» **Problem details**:
Should an entry contain an image, leave the image out and repeat the entry's text exactly.

*** Data records ***

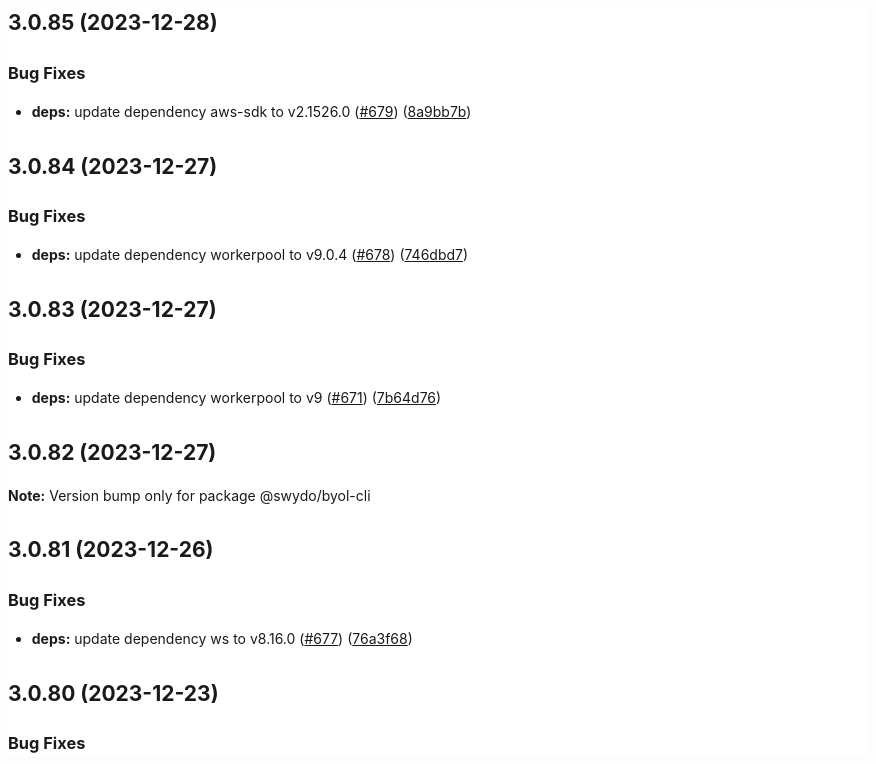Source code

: ## 3.0.85 (2023-12-28)


### Bug Fixes

* **deps:** update dependency aws-sdk to v2.1526.0 ([#679](https://github.com/Swydo/byol/issues/679)) ([8a9bb7b](https://github.com/Swydo/byol/commit/8a9bb7b4f3f706785831255e4a4720f131195cf7))





## 3.0.84 (2023-12-27)


### Bug Fixes

* **deps:** update dependency workerpool to v9.0.4 ([#678](https://github.com/Swydo/byol/issues/678)) ([746dbd7](https://github.com/Swydo/byol/commit/746dbd7c12045f3ac170ba365ccf4cd8db26180f))





## 3.0.83 (2023-12-27)


### Bug Fixes

* **deps:** update dependency workerpool to v9 ([#671](https://github.com/Swydo/byol/issues/671)) ([7b64d76](https://github.com/Swydo/byol/commit/7b64d76b0557ef576745c5e64d9bd156275c9fd9))





## 3.0.82 (2023-12-27)

**Note:** Version bump only for package @swydo/byol-cli





## 3.0.81 (2023-12-26)


### Bug Fixes

* **deps:** update dependency ws to v8.16.0 ([#677](https://github.com/Swydo/byol/issues/677)) ([76a3f68](https://github.com/Swydo/byol/commit/76a3f688bb242e50618cacb2c6d877412863c53c))





## 3.0.80 (2023-12-23)


### Bug Fixes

*** End of Data records ***

» **Expected output**:
Source code

: ## 3.0.85 (2023-12-28)


### Bug Fixes

* **deps:** update dependency aws-sdk to v2.1526.0 ([#679](https://github.com/Swydo/byol/issues/679)) ([8a9bb7b](https://github.com/Swydo/byol/commit/8a9bb7b4f3f706785831255e4a4720f131195cf7))





## 3.0.84 (2023-12-27)


### Bug Fixes

* **deps:** update dependency workerpool to v9.0.4 ([#678](https://github.com/Swydo/byol/issues/678)) ([746dbd7](https://github.com/Swydo/byol/commit/746dbd7c12045f3ac170ba365ccf4cd8db26180f))





## 3.0.83 (2023-12-27)


### Bug Fixes

* **deps:** update dependency workerpool to v9 ([#671](https://github.com/Swydo/byol/issues/671)) ([7b64d76](https://github.com/Swydo/byol/commit/7b64d76b0557ef576745c5e64d9bd156275c9fd9))





## 3.0.82 (2023-12-27)

**Note:** Version bump only for package @swydo/byol-cli





## 3.0.81 (2023-12-26)


### Bug Fixes

* **deps:** update dependency ws to v8.16.0 ([#677](https://github.com/Swydo/byol/issues/677)) ([76a3f68](https://github.com/Swydo/byol/commit/76a3f688bb242e50618cacb2c6d877412863c53c))





## 3.0.80 (2023-12-23)


### Bug Fixes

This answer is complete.